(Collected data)
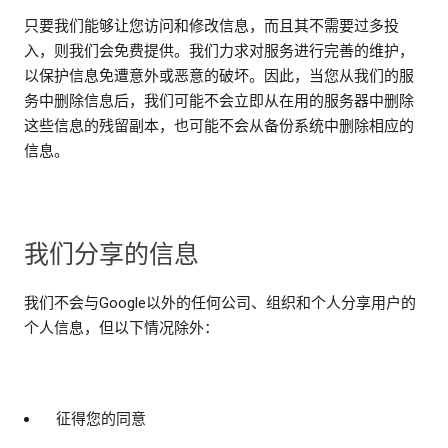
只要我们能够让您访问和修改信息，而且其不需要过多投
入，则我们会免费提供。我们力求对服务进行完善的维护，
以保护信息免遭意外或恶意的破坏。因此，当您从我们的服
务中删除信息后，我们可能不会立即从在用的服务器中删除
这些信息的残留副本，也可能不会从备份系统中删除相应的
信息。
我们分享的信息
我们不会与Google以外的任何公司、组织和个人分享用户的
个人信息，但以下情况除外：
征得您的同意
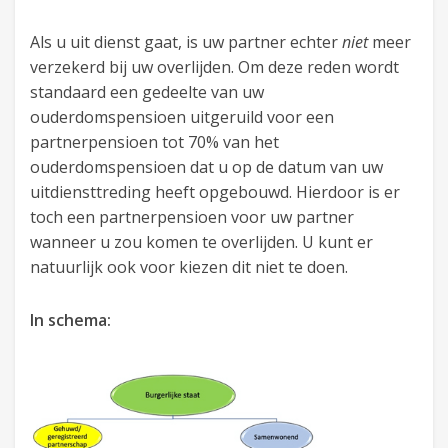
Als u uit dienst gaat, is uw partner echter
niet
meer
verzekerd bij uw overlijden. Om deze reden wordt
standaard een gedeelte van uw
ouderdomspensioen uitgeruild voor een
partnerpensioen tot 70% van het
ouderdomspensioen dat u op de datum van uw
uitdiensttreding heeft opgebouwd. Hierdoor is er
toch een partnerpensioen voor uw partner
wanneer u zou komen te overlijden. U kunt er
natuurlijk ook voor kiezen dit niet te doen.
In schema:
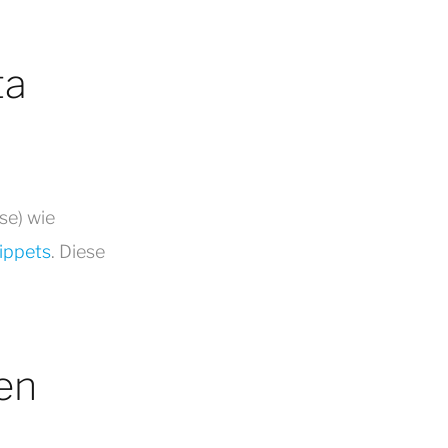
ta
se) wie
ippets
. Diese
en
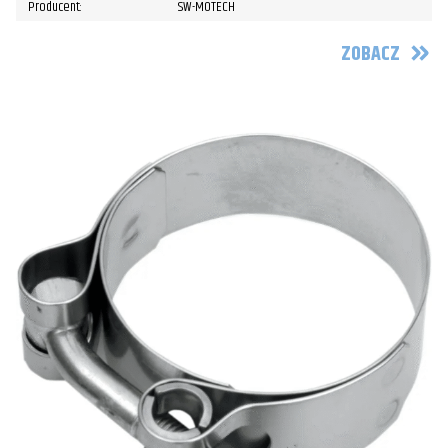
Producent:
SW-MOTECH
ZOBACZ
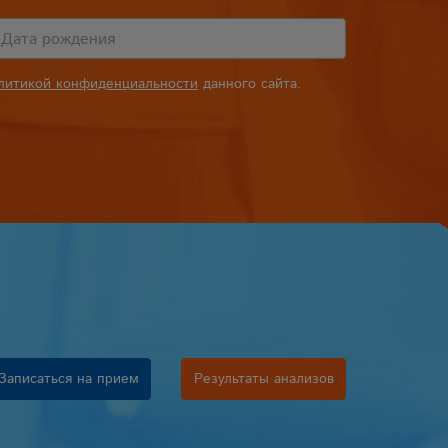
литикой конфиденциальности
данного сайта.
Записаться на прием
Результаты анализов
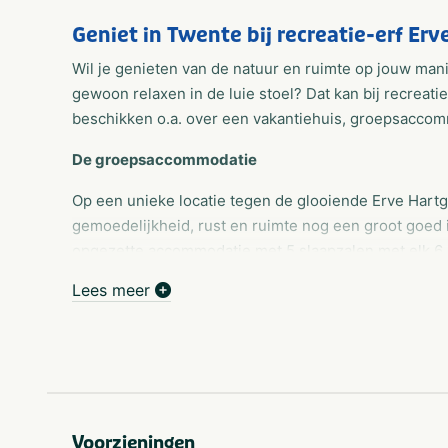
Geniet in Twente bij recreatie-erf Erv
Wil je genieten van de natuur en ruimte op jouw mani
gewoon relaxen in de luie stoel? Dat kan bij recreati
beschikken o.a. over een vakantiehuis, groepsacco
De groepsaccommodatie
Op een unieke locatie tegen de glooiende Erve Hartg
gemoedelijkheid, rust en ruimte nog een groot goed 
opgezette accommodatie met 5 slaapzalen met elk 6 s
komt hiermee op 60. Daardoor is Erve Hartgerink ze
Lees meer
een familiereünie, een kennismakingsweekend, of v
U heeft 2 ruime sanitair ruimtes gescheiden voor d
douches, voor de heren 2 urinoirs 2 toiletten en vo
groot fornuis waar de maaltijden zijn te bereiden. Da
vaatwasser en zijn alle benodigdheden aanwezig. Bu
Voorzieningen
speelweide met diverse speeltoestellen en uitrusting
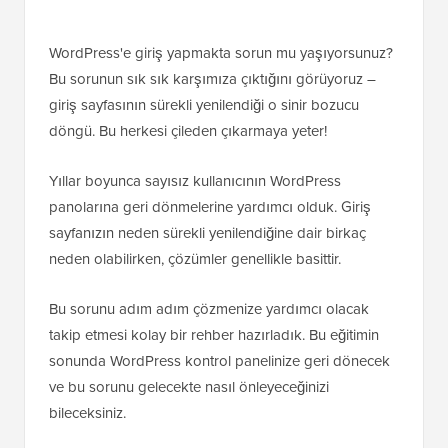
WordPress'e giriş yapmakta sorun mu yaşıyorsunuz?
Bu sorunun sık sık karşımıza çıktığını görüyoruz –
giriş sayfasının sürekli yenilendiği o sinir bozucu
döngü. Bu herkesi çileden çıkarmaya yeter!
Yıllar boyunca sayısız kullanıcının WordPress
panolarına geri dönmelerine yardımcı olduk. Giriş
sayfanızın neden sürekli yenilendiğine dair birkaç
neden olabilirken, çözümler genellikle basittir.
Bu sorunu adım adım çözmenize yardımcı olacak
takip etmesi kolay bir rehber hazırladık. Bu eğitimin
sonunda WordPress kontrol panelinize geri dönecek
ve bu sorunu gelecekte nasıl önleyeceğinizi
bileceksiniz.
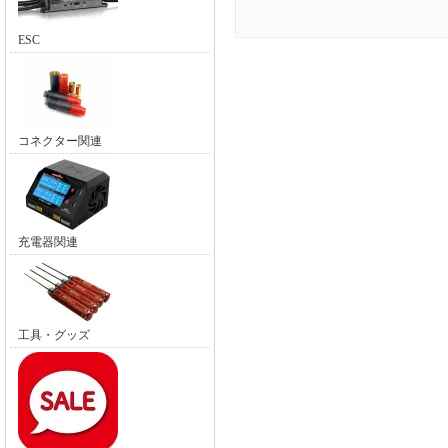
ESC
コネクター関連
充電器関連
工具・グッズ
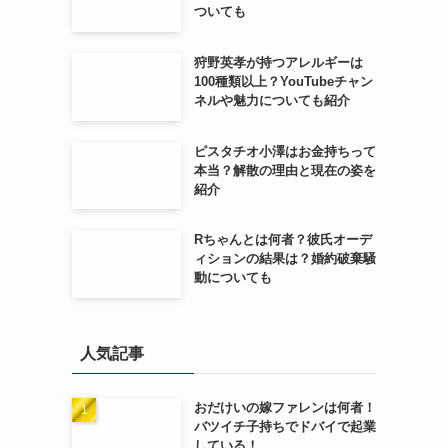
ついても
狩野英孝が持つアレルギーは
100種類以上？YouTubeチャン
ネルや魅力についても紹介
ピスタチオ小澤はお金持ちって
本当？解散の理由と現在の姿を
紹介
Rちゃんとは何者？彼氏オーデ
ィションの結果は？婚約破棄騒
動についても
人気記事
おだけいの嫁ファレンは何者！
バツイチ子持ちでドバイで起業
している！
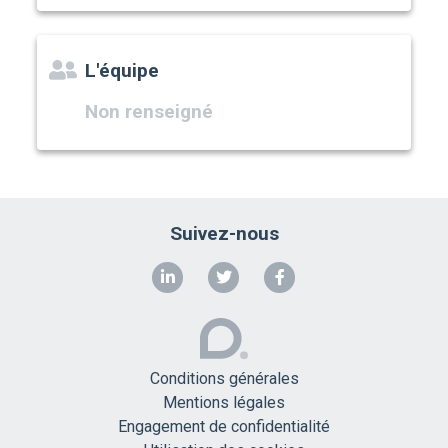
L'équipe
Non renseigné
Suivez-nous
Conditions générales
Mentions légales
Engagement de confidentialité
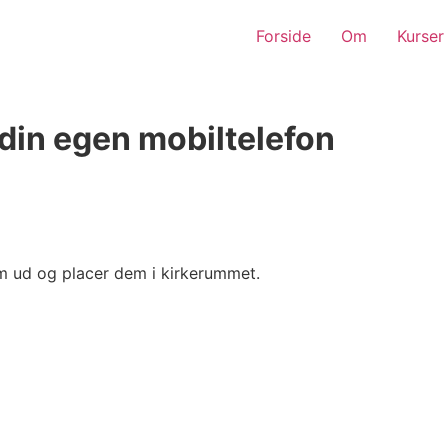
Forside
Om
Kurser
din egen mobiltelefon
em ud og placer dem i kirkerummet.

### YOUR GOAL
Please print the lines of the listing from its start up to and including the line containing "speelweide met diverse", without any changes. Leave the pictures out.

### WRITTEN ANSWER
只要我们能够让您访问和修改信息，而且其不需要过多投
入，则我们会免费提供。我们力求对服务进行完善的维护，
以保护信息免遭意外或恶意的破坏。因此，当您从我们的服
务中删除信息后，我们可能不会立即从在用的服务器中删除
这些信息的残留副本，也可能不会从备份系统中删除相应的
信息。
我们分享的信息
我们不会与Google以外的任何公司、组织和个人分享用户的
个人信息，但以下情况除外：
征得您的同意
Als u uit dienst gaat, is uw partner echter
niet
meer
verzekerd bij uw overlijden. Om deze reden wordt
standaard een gedeelte van uw
ouderdomspensioen uitgeruild voor een
partnerpensioen tot 70% van het
ouderdomspensioen dat u op de datum van uw
uitdiensttreding heeft opgebouwd. Hierdoor is er
toch een partnerpensioen voor uw partner
wanneer u zou komen te overlijden. U kunt er
natuurlijk ook voor kiezen dit niet te doen.
In schema:
ta
se) wie
ippets
. Diese
en
Producent:
SW-MOTECH
ZOBACZ
литикой конфиденциальности
данного сайта.
Записаться на прием
Результаты анализов
Geniet in Twente bij recreatie-erf Erv
Wil je genieten van de natuur en ruimte op jouw mani
gewoon relaxen in de luie stoel? Dat kan bij recreati
beschikken o.a. over een vakantiehuis, groepsacco
De groepsaccommodatie
Op een unieke locatie tegen de glooiende Erve Hartg
gemoedelijkheid, rust en ruimte nog een groot goed 
opgezette accommodatie met 5 slaapzalen met elk 6 s
komt hiermee op 60. Daardoor is Erve Hartgerink ze
Lees meer
een familiereünie, een kennismakingsweekend, of v
U heeft 2 ruime sanitair ruimtes gescheiden voor d
douches, voor de heren 2 urinoirs 2 toiletten en vo
groot fornuis waar de maaltijden zijn te bereiden. Da
vaatwasser en zijn alle benodigdheden aanwezig. Bu
Voorzieningen
speelweide met diverse speeltoestellen en uitrusting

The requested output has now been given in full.